__GIVEN TEXT__
I suppose the flashers could be the manifestation of some cosmological event in deep space, perhaps something like the “X-ray or gamma ray flashers”, but if so, I’ve never heard anything about them in the astronomical press. Head-on meteors are another possibility, but I think that’s highly unlikely.

My guess is that these are reflections off surveillance satellites, spies in the skies. The flashes were not solar, but beacons or reflections from powerful lasers, used in some ranging or calibration procedure, or perhaps the sign of an actual attack on the satellite–an attempt to blind or confuse its sensors.

I also recall reading somewhere that there is a gravitational “sweet spot” somewhere along longitude 90 W. The Earth’s gravitational field is not perfectly spherical. It has bumps and wrinkles, places inherently unstable or stable, respectively, to geosynchronous satellites. An object placed at one of the dips would have a tendency to remain there and not require constant fuel expenditure to remain on station.

Such spots would no doubt be reserved for national security orbiters. A geostationary satellite placed there would be able to continuously monitor radio traffic or missile launches on the eastern USA or the Caribbean basin. To an observer on Earth, such a satellite would appear to slowly wander east and west, and north and south, of a spot on the celestial equator. These would be highly secret missions, but I suspect these are big birds, perhaps with huge antennas deployed on them.

__SUPPLIED INFORMATION__
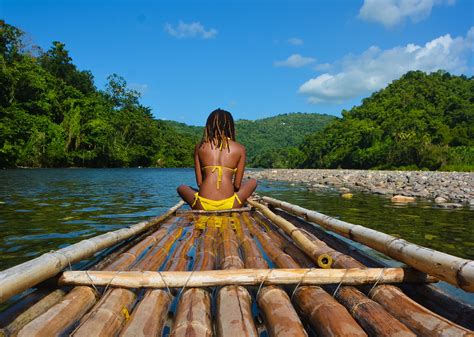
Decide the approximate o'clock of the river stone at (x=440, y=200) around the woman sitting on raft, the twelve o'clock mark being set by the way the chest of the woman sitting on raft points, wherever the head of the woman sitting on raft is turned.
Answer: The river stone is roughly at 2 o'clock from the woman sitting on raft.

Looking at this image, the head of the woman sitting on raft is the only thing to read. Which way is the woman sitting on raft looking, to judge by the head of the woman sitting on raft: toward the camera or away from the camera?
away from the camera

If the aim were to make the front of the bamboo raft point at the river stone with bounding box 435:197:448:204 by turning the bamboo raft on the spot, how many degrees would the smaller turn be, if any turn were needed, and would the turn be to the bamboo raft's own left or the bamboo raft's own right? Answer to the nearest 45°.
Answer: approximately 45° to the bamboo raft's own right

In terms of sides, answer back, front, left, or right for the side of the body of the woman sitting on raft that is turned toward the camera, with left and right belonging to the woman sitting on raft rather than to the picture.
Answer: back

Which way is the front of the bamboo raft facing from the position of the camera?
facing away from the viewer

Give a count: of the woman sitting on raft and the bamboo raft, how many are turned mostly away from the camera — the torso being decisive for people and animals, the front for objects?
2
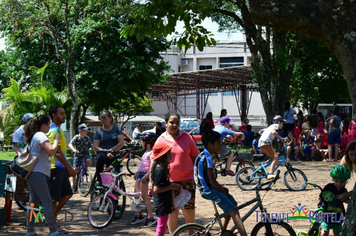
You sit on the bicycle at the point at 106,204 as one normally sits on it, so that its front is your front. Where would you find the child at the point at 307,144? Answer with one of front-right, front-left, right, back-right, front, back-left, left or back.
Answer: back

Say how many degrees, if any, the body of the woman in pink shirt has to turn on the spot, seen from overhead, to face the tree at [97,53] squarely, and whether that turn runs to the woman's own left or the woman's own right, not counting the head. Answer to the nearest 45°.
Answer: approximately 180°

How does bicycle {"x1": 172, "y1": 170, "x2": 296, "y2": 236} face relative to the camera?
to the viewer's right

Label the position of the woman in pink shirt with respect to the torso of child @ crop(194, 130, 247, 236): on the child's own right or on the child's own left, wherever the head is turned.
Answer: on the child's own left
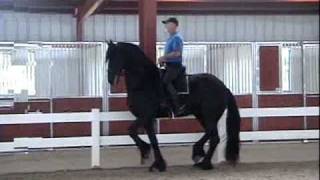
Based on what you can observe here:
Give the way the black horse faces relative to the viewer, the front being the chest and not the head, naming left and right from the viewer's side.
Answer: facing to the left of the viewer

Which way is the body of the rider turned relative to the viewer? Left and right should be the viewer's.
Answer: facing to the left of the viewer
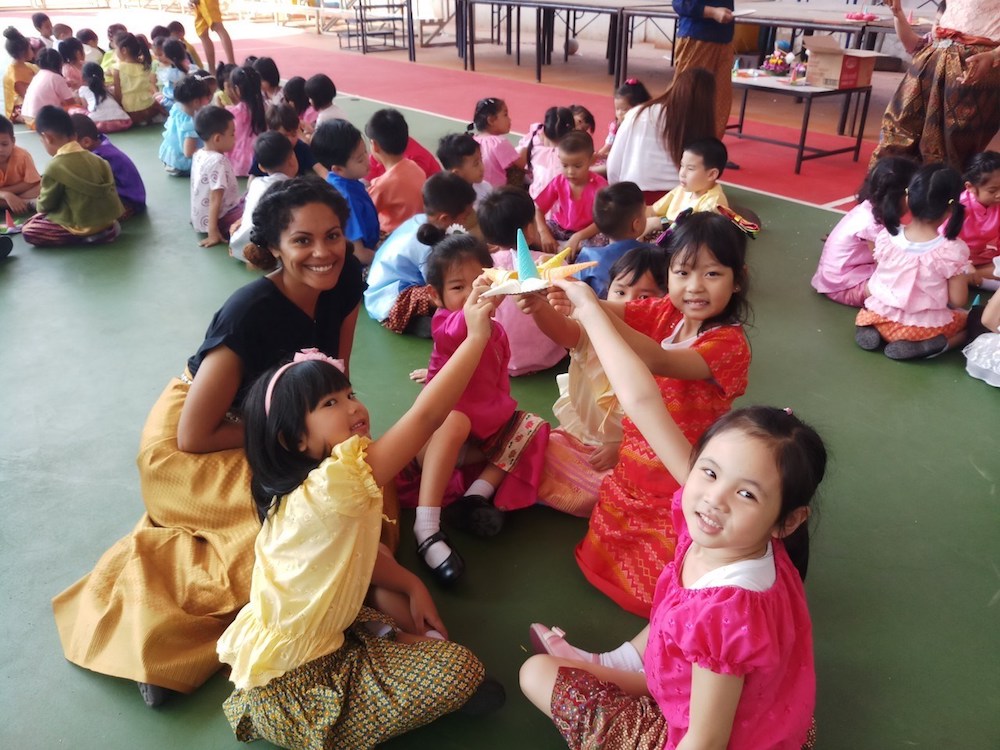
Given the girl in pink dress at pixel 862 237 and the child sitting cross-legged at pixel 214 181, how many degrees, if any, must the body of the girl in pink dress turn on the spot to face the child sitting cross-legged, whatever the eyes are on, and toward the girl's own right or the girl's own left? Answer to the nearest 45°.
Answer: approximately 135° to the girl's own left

__EXERCISE INSTRUCTIONS__
a) Answer these from the passage about sky flashes, one line each:
(i) Which explanation for the flashes does the writer call highly unlikely?
(ii) Along which longitude does the writer recall a gravitational "sweet spot"?
(iii) What could a geostationary satellite placed at such a spot continuously monitor?
b) Carry on the passage about sky flashes from the point where it stops.

__EXERCISE RESPONSES__
a)
(i) Head-on meteors.
(ii) Longitude 90 W.
(iii) Radio traffic or missile launches on the eastern USA or the Caribbean basin.

b)
You will recall all the concern in those years about possible “Y2K” events, errors caused by programmers failing to code their software to accommodate the change to the new century/millennium. As it turns out, not much really happened, but there was a general fear that problems might occur. I even recall reading that there might be issues with our spy satellites. As it turns out, I do recall reading in the general press a few weeks later that some “minor Y2K problems” occurred in our orbital reconnaissance vehicles, but that they were quickly taken care of. Hmmmm… even if this were true, why would they bother publicizing it?

I certainly don’t know what the flashers were, and I’ve never heard about anyone else seeing them. Perhaps someone reading these lines can suggest a solution to the mystery. Until then, I can continue to think that maybe, just maybe, I may have witnessed one of the last battles of the Cold War.